Earlier this week, the Elon Musk-owned U.S. firm told the court it had complied with orders to stop the spread of misinformation and asked it to lift a ban on the platform. 

But Judge Alexandre de Moraes responded on Friday with a ruling that X and its legal representative in Brazil must still agree to pay a total of $3.4 million in pending fines that were previously ordered by the court. 

In his decision, the judge said that the court can use resources already frozen from X and Starlink accounts in Brazil, but to do so the satellite company, also owned by Musk, had to drop its pending appeal against the fund blockage.  

The judge also demanded a new $1.8 million fine related to a brief period last week when X became available again for some users in Brazil. 

X, formerly known as Twitter, did not immediately respond to a request for comment. 

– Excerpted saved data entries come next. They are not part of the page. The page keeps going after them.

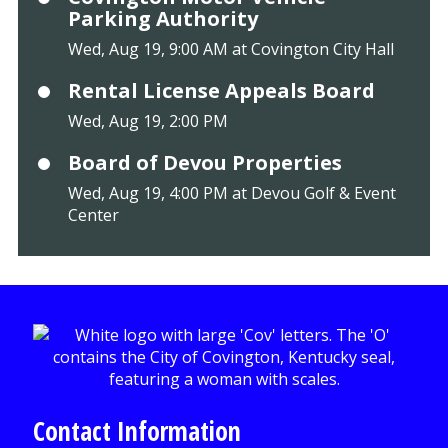
Parking Authority
Wed, Aug 19, 9:00 AM at Covington City Hall
Rental License Appeals Board
Wed, Aug 19, 2:00 PM
Board of Devou Properties
Wed, Aug 19, 4:00 PM at Devou Golf & Event
Center
Contact Information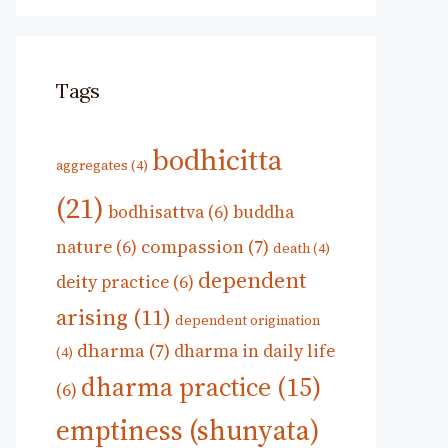
Tags
bodhicitta
aggregates
(4)
(21)
bodhisattva
(6)
buddha
compassion
(7)
nature
(6)
death
(4)
dependent
deity practice
(6)
arising
(11)
dependent origination
dharma
(7)
dharma in daily life
(4)
dharma practice
(15)
(6)
emptiness (shunyata)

According to a person close to X, the tech firm will likely pay all the fines but will consider challenging the fine that was imposed by the court after the platform ban.  

X has been suspended since late August in Brazil, one of its largest and most coveted markets, after Moraes ruled it had failed to comply with orders related to restricting hate speech and naming a local legal representative. 

Musk, who had denounced the orders as censorship and called Moraes a “dictator,” backed down and started to reverse his position last week, when X lawyers said the platform tapped a local representative and would comply with court rulings. 

In Friday’s decision, Moraes said that X had proved it had now blocked accounts as ordered by the court and had named the required legal representative in Brazil.